The QSBS Tax Exemption – Don’t Miss Out
What is the Qualified Small Business Stock (QSBS) tax exemption?
The Qualified Small Business Stock (QSBS) tax exemption may allow you to exclude up to $10 million of gain when you sell a stake in a qualified startup or small business.
Sometimes referred to as Section 1202, here’s what you need to know about this often-overlooked tax break.
The QSBS exclusion is most commonly applied in situations when a founder sells his or her company, or when investors in a private equity fund receive an in-kind distribution of post-IPO shares after a portfolio company in the fund goes public.
A QSBS refers to an active domestic C corporation whose gross assets—valued at the original cost—do not exceed $50 million on and immediately after its stock issuance.
Individuals are able to receive tax benefits if they hold QSBS as long as certain criteria are met.
Qualified small business stock is a stock that must meet this criteria:
- It must be stock in a C corporation.
- It must have been originally issued after August 10, 1993.
- The corporation must have total gross assets of $50 million or less at all times after August 9, 1993, and before it issued the stock. Its total gross assets immediately after it issued the stock must also be $50 million or less.
- When figuring out the corporation’s total gross assets, you must also count the assets of any predecessor of the corporation. In addition, you must treat all corporations that are members of the same parent-subsidiary controlled group as one corporation.

Information supplied:
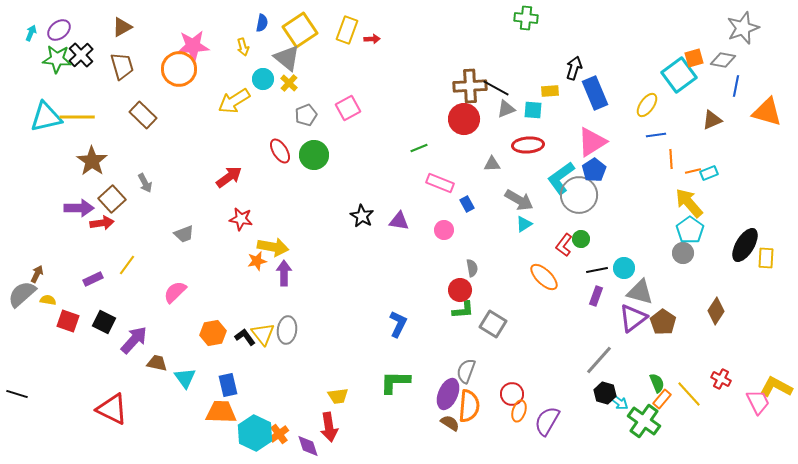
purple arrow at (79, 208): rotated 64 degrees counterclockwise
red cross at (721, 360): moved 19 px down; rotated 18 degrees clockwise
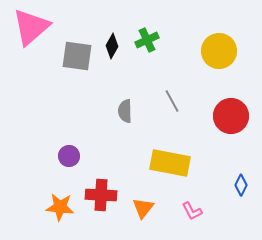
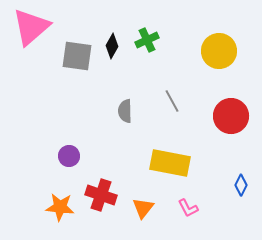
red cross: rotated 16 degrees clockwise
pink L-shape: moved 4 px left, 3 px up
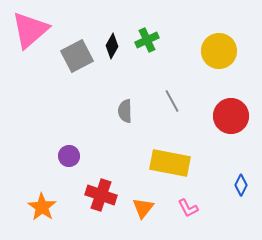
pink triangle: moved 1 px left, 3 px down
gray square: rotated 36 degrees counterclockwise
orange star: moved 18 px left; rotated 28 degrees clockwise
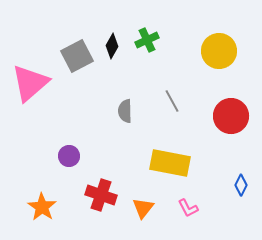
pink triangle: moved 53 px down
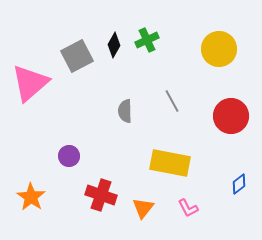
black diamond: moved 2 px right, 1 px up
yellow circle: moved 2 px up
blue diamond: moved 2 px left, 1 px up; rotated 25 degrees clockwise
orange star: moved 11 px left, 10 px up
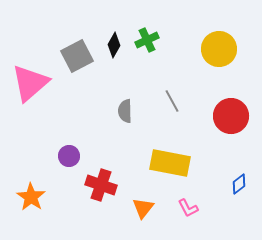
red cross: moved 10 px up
--
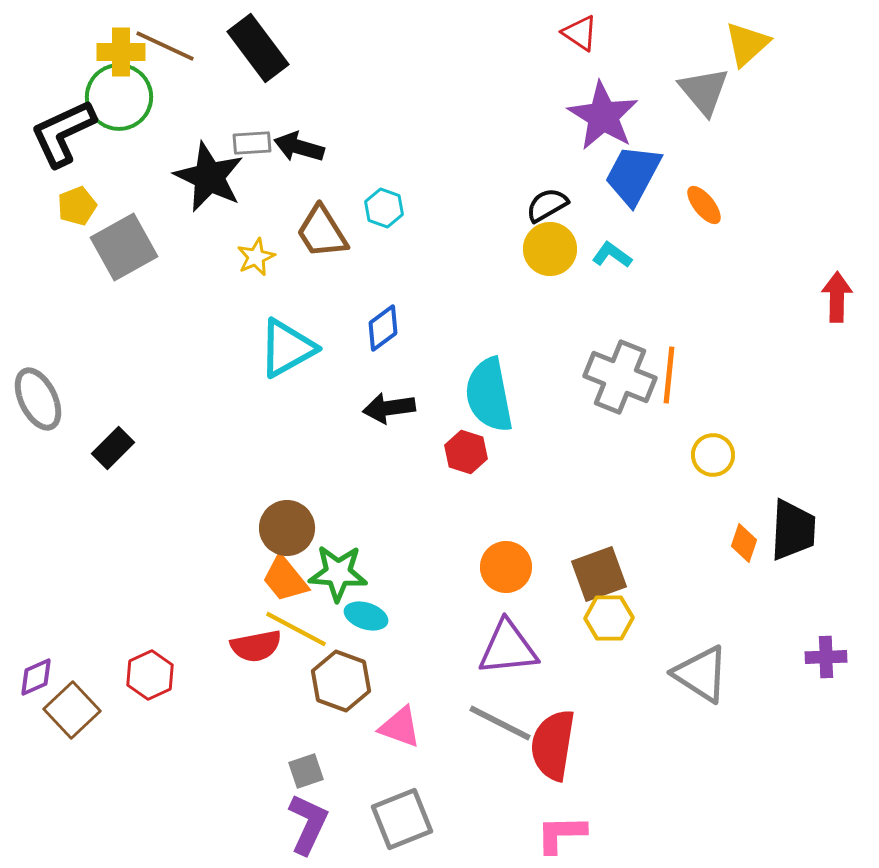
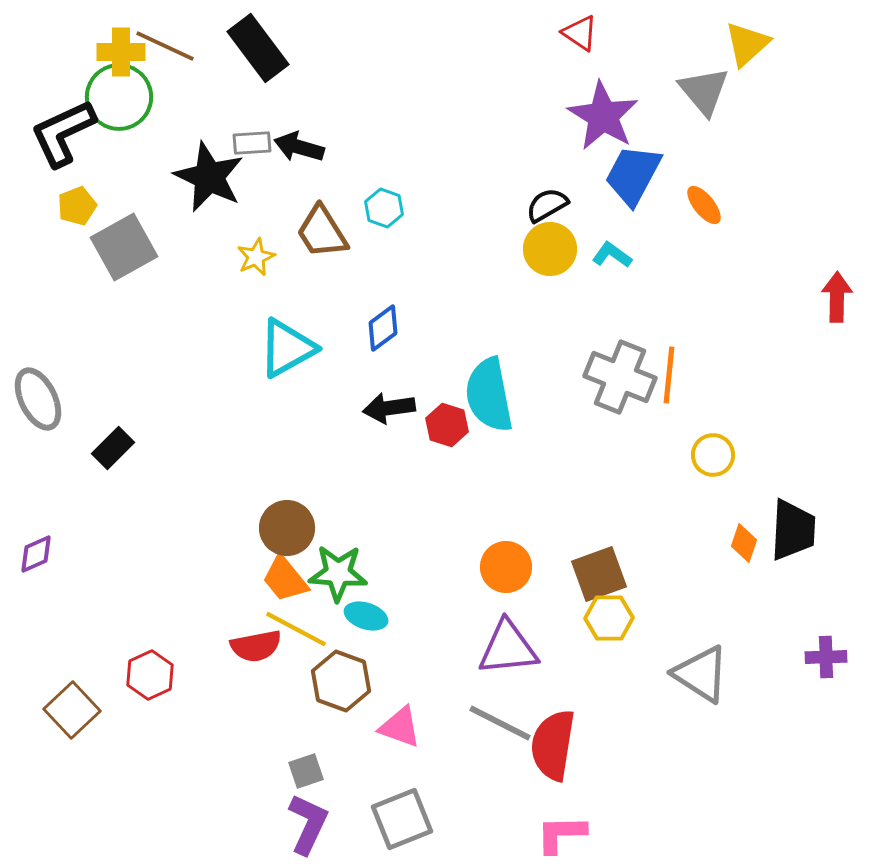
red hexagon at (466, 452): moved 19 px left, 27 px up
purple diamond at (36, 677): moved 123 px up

Set task:
Continue the article on the Qualified Small Business Stock tax exemption, picking up directly after its last sentence.

Task response:
- You must have acquired the stock at its original issue, directly or through an underwriter, in exchange for money or other property (not including stock), or as payment for services provided to the corporation (other than services performed as an underwriter of the stock). In certain cases, your stock may also meet this test if you acquired it from another person who met this test, or through a conversion or trade of qualified small business stock that you held.
- The corporation must have met the active business test, defined next, and must have been a C corporation during substantially all the time you held the stock.
- Within the period beginning two years before and ending two years after the stock was issued, the corporation cannot have bought more than a de minimis amount of its stock from you or a related party.
- Within the period beginning one year before and ending one year after the stock was issued, the corporation cannot have bought more than a de minimis amount of its stock from anyone, unless the total value of the stock it bought is five percent or less of the total value of all its stock.
It’s important to know about the QSBS tax exemption and keep it on your radar. However, it is complicated and we recommend working with a tax and legal advisor.
We also recommend reading the following from our partners for more information:
- Silicon Valley Bank – Understanding Qualified Small Business Stock, the Capital Gains Exemption
- Cooley – What is the Qualified Small Business Stock and Why Does it Matter for You and Your Startup
Burkland provides expert CFO services, accounting services, and tax services to startups across the United States. Reach out to us to learn more about how we can help your startup or portfolio company.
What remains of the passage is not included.